--- Leestekst ---

▼

Boekbespreking: Attacking Chess For Club Players
Eindelijk! Na zeven jaar heeft Herman Grooten weer een boek afgekregen voor clubschakers. Deze keer gaat het over aanvallen. Dat moet de clubspeler toch aanspreken, nietwaar?
Wie dan een boek vol offergeweld verwacht komt bedrogen uit. Natuurlijk, er wordt geofferd, want de aanvaller moet zijn tactische zaken op orde hebben, maar voordat iemand aan offeren toekomt zal hij eerst zijn stelling daarvoor rijp gemaakt moeten hebben. En dat is waar het in dit boek om gaat. Hoe herken je aanvalsmotieven? Hoe laat je je stukken optimaal samenwerken? Hoe benut je open lijnen? Hoe maak je gebruik van zwaktes bij de tegenstander? Dat soort zaken. Daarna krijgen we dan nog typische motieven in de opening, een interessant hoofdstuk over “training skills” en als toetje nog wat aanvalspartijen van enkele grootmeesters.

▲

--- Inhoud dataset ---
▼

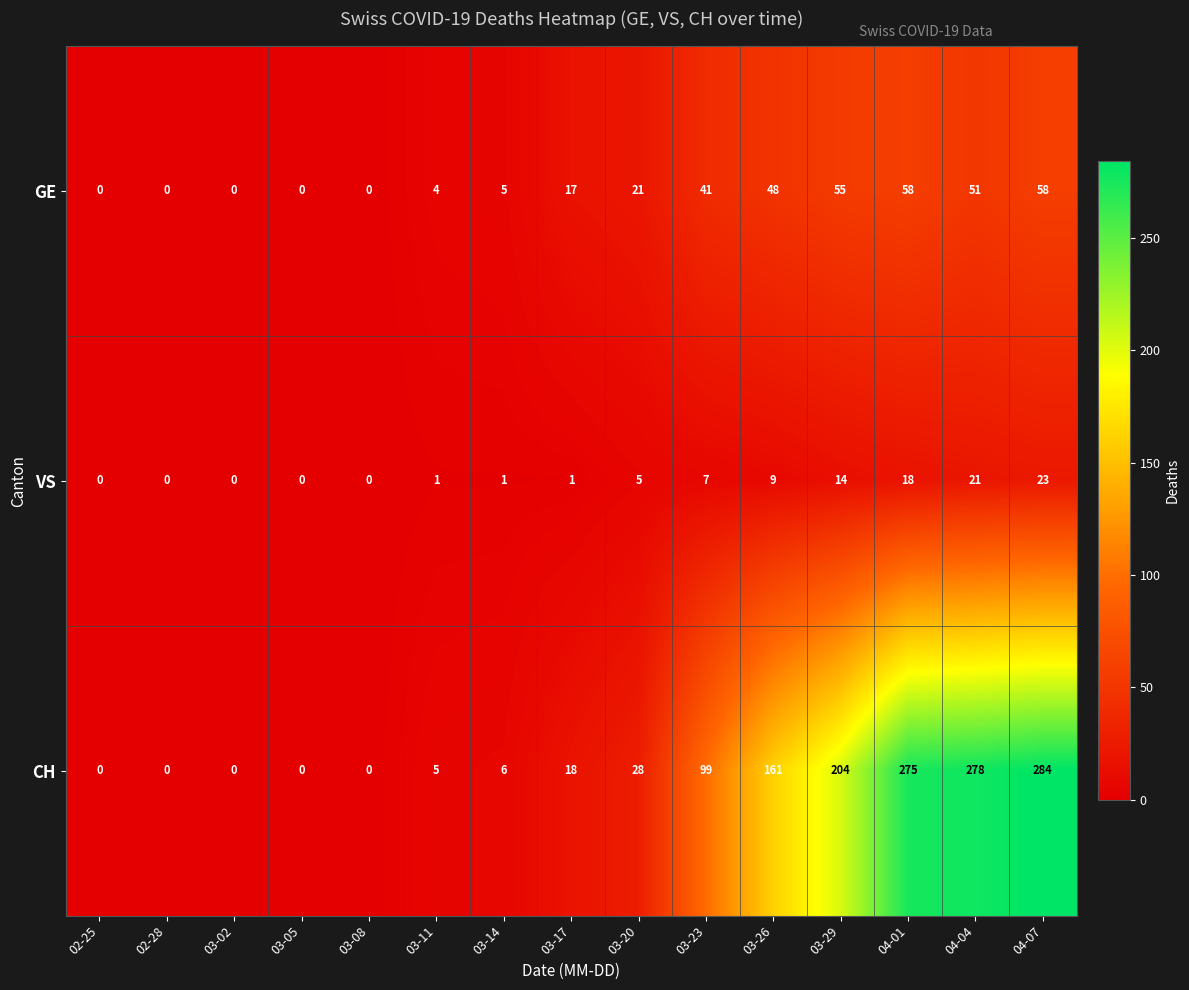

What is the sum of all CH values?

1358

▲

--- Studievragen ---
A) Klopt elke bewering met de boekbespreking? Antwoord met ja of nee en citeer de woorden die de doorslag geven. (i) Herman Grooten heeft na zeven jaar weer een boek voor clubschakers af. (ii) Het boek staat vol offergeweld. (iii) Het boek eindigt met aanvalspartijen van enkele grootmeesters.
B) Welk hoofdstuk noemt de boekbespreking interessant?
C) Ga verder met de boekbespreking van Attacking Chess For Club Players, vanaf de laatste zin.
De lijst staat los van de leestekst.

--- Antwoorden per opdracht ---
A)
(i) Ja: "Na zeven jaar heeft Herman Grooten weer een boek afgekregen voor clubschakers."
(ii) Nee: "Wie dan een boek vol offergeweld verwacht komt bedrogen uit."
(iii) Ja: "als toetje nog wat aanvalspartijen van enkele grootmeesters."

B) Het hoofdstuk over "training skills".

C)
Het eerste hoofdstuk, over aanvalsmotieven begint met een merkwaardige tikfout. Eigenlijk niet de moeite van het vermelden waard, maar ik doe het toch, want ik wilde juist mijn waardering uitspreken over het feit dat Grooten begint met bijzondere matbeelden. Soms ben je je helemaal niet bewust van het feit dat er een matje inzit, juist omdat het zo’n niet alledaags mat is.
Een studie van Kaminer uit 1929
Na de oplossing 1.Kg4 Ph7 (De enige zet om het paard niet te verliezen. Andere zetten leiden ook tot winst voor wit, als u als clubspeler tenminste in staat bent een kale koning mat te zetten met paard en loper!) ontstaat het bedoelde mat na 5.Pg6+ Kg8 6.Le6. Daar kijkt u van op he? Ineens de vijfde en zesde zet na de eerste. Merkwaardig!
Variaties op dit matje worden ook gegeven, maar andere bijzondere matjes volgen dan niet. Dat is wel een beetje jammer. Aan de andere kant, er komen nog vele matten voor in de rest van het boek. Wellicht ook matbeelden die u nog niet kende.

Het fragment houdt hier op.